The days of rock concerts turning to an out-of-control frenzy are probably mostly behind us. Bands still occasionally have to dodge projectiles, and the occasional uncool dad musician might scold people for enjoying some reefer.
But back in 2001, when System of a Down released their legendary album Toxicity, plans to play a public outdoor show in L.A. turned into a scene of utter chaos.
On September 3, 2001, one day before the release of the album, System of a Down scheduled a free concert in Hollywood, California as a show of gratitude to their fans. The band had chosen a large parking lot as the venue for the free show, as it was large enough to accommodate attendance of around 3,500 people.
They had underestimated their draw, however. Because of the Labor Day holiday, which allowed more fans the flexibility to go see a free concert on a Monday, more than twice the expected audience ended up filling the parking lot and surrounding streets.
An estimated crowd of between 7,000 and 10,000 fans—with some sources even claiming it was 15,000—showed up. The size of the crowd proved problematic for the size of the venue, and when security began denying entry to many of them, people began to break through the barricades. Due to crowd-control concerns, the fire marshal wouldn’t allow the show to happen as planned.
Only nobody bothered to tell the crowd. The show was scheduled to take place at 5 p.m., and fans waited for over an hour past the planned start time.
System of a Down and their representatives wanted to play a few songs, or at the very least have frontman Serj Tankian explain the situation to everyone in person, both of which were denied.
But nobody ever made any official announcement explaining why the band wasn’t performing. And then stagehands took down the banner with the band’s name. That’s when things spiraled out of control.
“When the backdrop came down, all hell broke loose,” said Shaun “Vizzy” Vaughn in an LA Weekly interview. “It was pandemonium.”
Disgruntled fans began to pelt the stage with debris—bottles, shoes, coins and other paraphernalia. It didn’t help matters that stagehands actually threw some of it back at the crowd, and eventually people charged the stage.
All of the band’s touring gear—drums, guitars and amps—ended up being destroyed, while people also smashed car windows, threw debris at police and overturned port-a-potties. (Gross!)

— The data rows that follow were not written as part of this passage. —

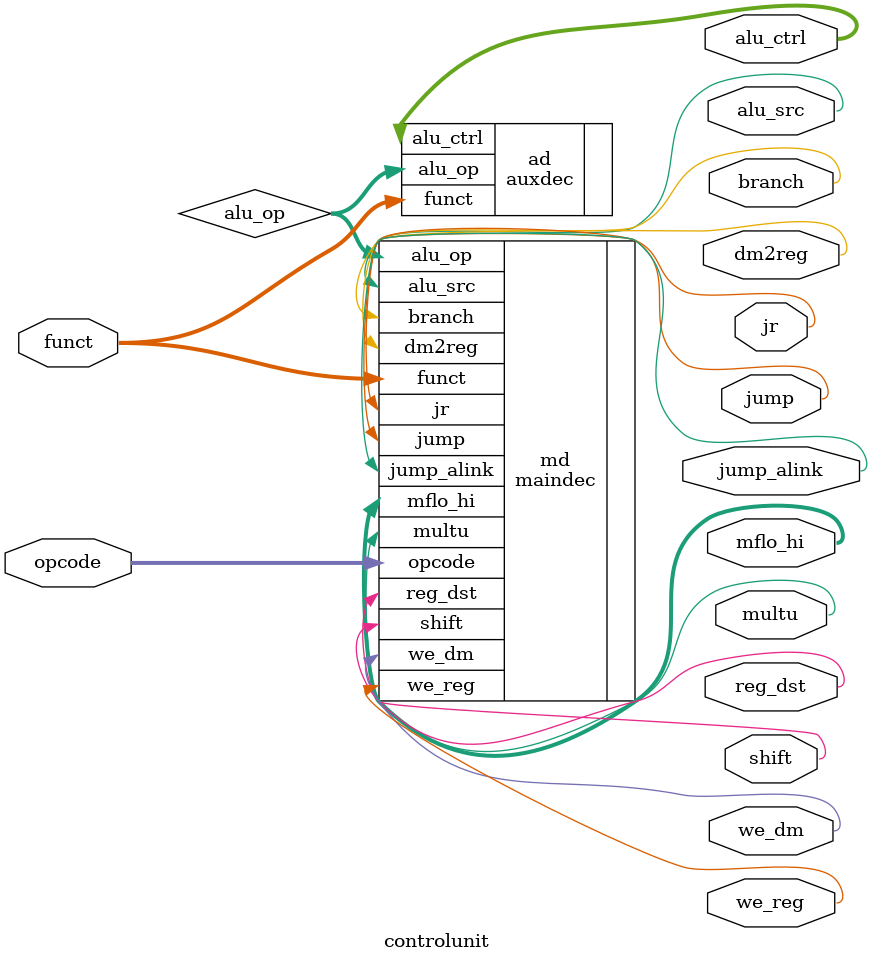
<source format=v>
module controlunit (
        input  wire [5:0]  opcode,
        input  wire [5:0]  funct,
        output wire        branch,
        output wire        jump,
        output wire        reg_dst,
        output wire        we_reg,
        output wire        alu_src,
        output wire        we_dm,
        output wire        dm2reg,
        output wire [2:0]  alu_ctrl,
        //additional cu
        output wire         shift,
        output wire         jr,
        output wire         jump_alink,
        output wire         multu,
        output wire [1:0]   mflo_hi
    );
    
    wire [1:0] alu_op;

    maindec md (
        .opcode         (opcode),
        .funct          (funct),   //sel other kind of R-type
        .branch         (branch),
        .jump           (jump),
        .reg_dst        (reg_dst),
        .we_reg         (we_reg),
        .alu_src        (alu_src),
        .we_dm          (we_dm),
        .dm2reg         (dm2reg),
        .alu_op         (alu_op),
        //additional cu
        .shift          (shift),
        .jr             (jr),
        .jump_alink     (jump_alink),
        .multu          (multu),
        .mflo_hi        (mflo_hi) 
    );

    auxdec ad (
        .alu_op         (alu_op),
        .funct          (funct),
        .alu_ctrl       (alu_ctrl)
    );

endmodule
</source>
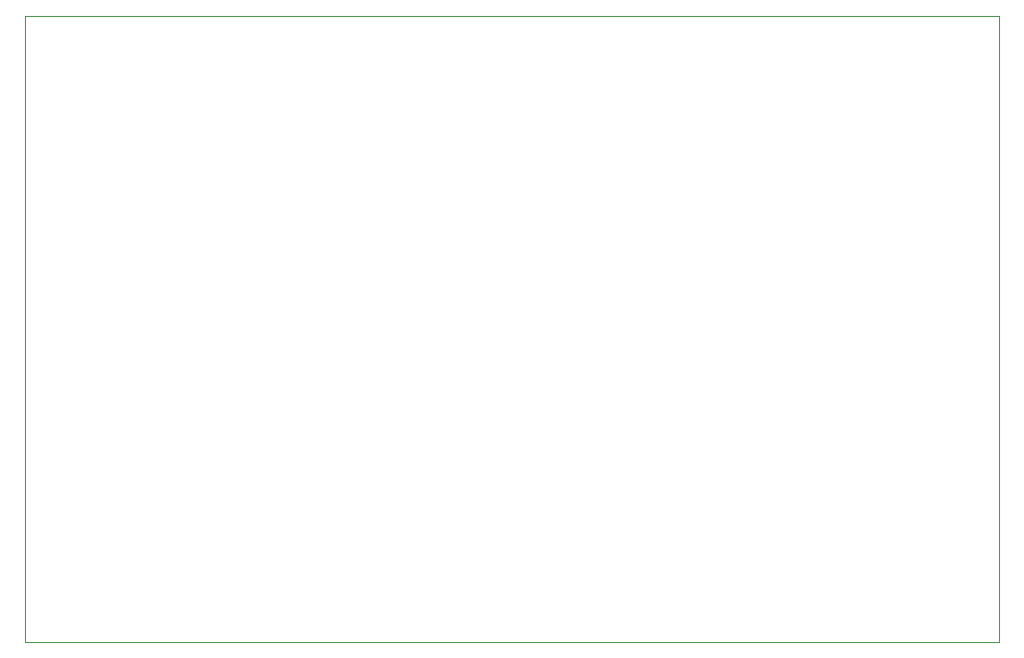
<source format=gbr>
%TF.GenerationSoftware,KiCad,Pcbnew,9.0.2*%
%TF.CreationDate,2025-05-21T14:28:12+05:30*%
%TF.ProjectId,esp32 master,65737033-3220-46d6-9173-7465722e6b69,rev?*%
%TF.SameCoordinates,Original*%
%TF.FileFunction,Profile,NP*%
%FSLAX46Y46*%
G04 Gerber Fmt 4.6, Leading zero omitted, Abs format (unit mm)*
G04 Created by KiCad (PCBNEW 9.0.2) date 2025-05-21 14:28:12*
%MOMM*%
%LPD*%
G01*
G04 APERTURE LIST*
%TA.AperFunction,Profile*%
%ADD10C,0.050000*%
%TD*%
G04 APERTURE END LIST*
D10*
X69810000Y-62000000D02*
X152500000Y-62000000D01*
X152500000Y-115160000D01*
X69810000Y-115160000D01*
X69810000Y-62000000D01*
M02*

</source>
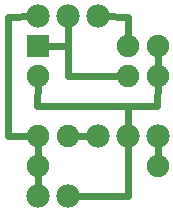
<source format=gbl>
G04 MADE WITH FRITZING*
G04 WWW.FRITZING.ORG*
G04 DOUBLE SIDED*
G04 HOLES PLATED*
G04 CONTOUR ON CENTER OF CONTOUR VECTOR*
%ASAXBY*%
%FSLAX23Y23*%
%MOIN*%
%OFA0B0*%
%SFA1.0B1.0*%
%ADD10C,0.075000*%
%ADD11C,0.078000*%
%ADD12R,0.075000X0.075000*%
%ADD13C,0.024000*%
%LNCOPPER0*%
G90*
G70*
G54D10*
X560Y475D03*
X460Y475D03*
X460Y575D03*
X560Y575D03*
X160Y575D03*
X160Y475D03*
X160Y275D03*
X260Y275D03*
X160Y175D03*
X560Y175D03*
G54D11*
X560Y275D03*
X460Y275D03*
X360Y275D03*
X160Y75D03*
X260Y75D03*
X360Y675D03*
X260Y675D03*
X160Y675D03*
G54D12*
X160Y575D03*
G54D13*
X60Y674D02*
X141Y675D01*
D02*
X60Y275D02*
X60Y674D01*
D02*
X142Y275D02*
X60Y275D01*
D02*
X260Y575D02*
X177Y575D01*
D02*
X260Y656D02*
X260Y575D01*
D02*
X460Y674D02*
X460Y592D01*
D02*
X379Y675D02*
X460Y674D01*
D02*
X460Y375D02*
X159Y375D01*
D02*
X159Y375D02*
X160Y457D01*
D02*
X260Y475D02*
X442Y475D01*
D02*
X260Y575D02*
X260Y475D01*
D02*
X560Y492D02*
X560Y557D01*
D02*
X559Y375D02*
X560Y457D01*
D02*
X460Y375D02*
X559Y375D01*
D02*
X460Y294D02*
X460Y375D01*
D02*
X460Y75D02*
X279Y75D01*
D02*
X460Y256D02*
X460Y75D01*
D02*
X560Y256D02*
X560Y192D01*
D02*
X160Y257D02*
X160Y192D01*
D02*
X160Y157D02*
X160Y94D01*
D02*
X277Y275D02*
X341Y275D01*
G04 End of Copper0*
M02*
</source>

“The kids went crazy – they started destroying our equipment and gear, and we had to get a police escort out of there,” said System of a Down bassist Shavo Odadjian in Metal Hammer.
The band left the scene with a police escort to a nearby hotel to escape the mayhem, seeing it all unfold from just blocks away. In total, the skirmish lasted for six hours, and six people were arrested on charges that ranged from felony vandalism to assault with a deadly weapon.
And the loss to the band’s gear and damage to equipment amounted to around $30,000. And as a result, an in-store performance scheduled for the next day was canceled.
The band’s manager, David Benveniste, said the whole ugly scene could have been avoided if the band had been allowed to perform or address the crowd.
But one riot and one canceled show weren’t enough to stop the momentum of Toxicity upon its release, hitting number one on the Billboard album chart in its first week, and ultimately selling 6 million copies.